Jeudi dernier, la ministre canadienne du Commerce international a signé le Partenariat Trans-Pacifique (PTP), qui lie 12 pays, dont les États-Unis, le Japon, l’Australie, le Mexique et le Canada. Cette signature n’est pas une ratification. L’accord doit encore être adopté par le gouvernement de chacun des pays.

L’Accord économique et commercial global entre le Canada et l’Union européenne a été signé en septembre 2014. Comme le PTP, il doit être ratifié par les gouvernements, incluant chacun des gouvernements provinciaux canadiens, pour devenir effectif.

L’Accord sur le commerce des services (connu sous son acronyme anglais TiSA) est quant à lui encore en train d’être négocié par les 50 pays qu’il concerne. Ses textes sont tenus sous les verrous, et seule une poignée de gens y ont accès.
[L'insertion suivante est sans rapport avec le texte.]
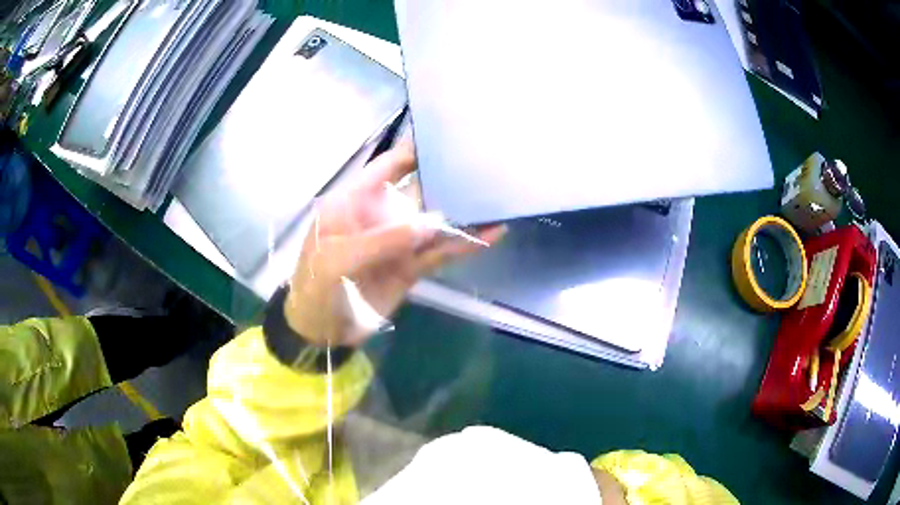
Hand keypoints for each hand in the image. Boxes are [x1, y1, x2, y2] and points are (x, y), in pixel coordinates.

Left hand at [284, 141, 505, 346]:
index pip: (387, 167)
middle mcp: (380, 215)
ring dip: (463, 213)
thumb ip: (383, 240)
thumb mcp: (338, 260)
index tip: (447, 138)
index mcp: (354, 201)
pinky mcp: (411, 267)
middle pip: (418, 190)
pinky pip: (440, 252)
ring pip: (435, 222)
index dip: (413, 151)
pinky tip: (491, 235)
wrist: (320, 332)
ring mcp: (397, 242)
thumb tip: (433, 223)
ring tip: (497, 199)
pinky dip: (464, 245)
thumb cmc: (317, 288)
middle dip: (447, 179)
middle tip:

Dans tous les cas, les négociations sont menées dans le plus grand des secrets par des délégués non élus et par des représentants des grandes multinationales. Chaque pays et chaque compagnie tente d’obtenir des dispositions qui l’avantageront dans le grand jeu du commerce mondial.

En plus d’ouvrir d’importants marchés aux multinationales, ces accords pourraient en théorie être l’occasion d’imposer des normes internationales en matière de droit des travailleurs ou de protection de l’environnement. Mais, la plupart du temps, ils engendrent l’inverse : ils provoquent un nivellement par le bas des conditions de travail et font perdre une partie de leur souveraineté aux États.

La disposition relative au règlement des différends entre investisseurs et États permet aux multinationales de poursuivre un État souverain. Ces litiges sont tranchés par des tribunaux commerciaux qui forment une sorte de système juridique parallèle aux systèmes nationaux. Une entreprise peut traîner un gouvernement en cour si elle estime perdre des profits futurs en raison de normes de travail, de santé ou de protection de l’environnement du pays. Ces dispositions ne sont pas théoriques : soumis aux règles de l’ALENA, le Canada a déjà été forcé de payer des centaines de millions de dollars en dédommagement à des entreprises.

Dans le cas du PTP, Trudeau a promis qu’il tiendrait un débat ouvert au Parlement, que les citoyens seraient consultés et que des études d’impact seraient réalisées. Mais cela importe peu, car ces accords ne se renégocient pas. C’est à prendre ou à laisser. Et quand on s’y engage, c’est pour longtemps.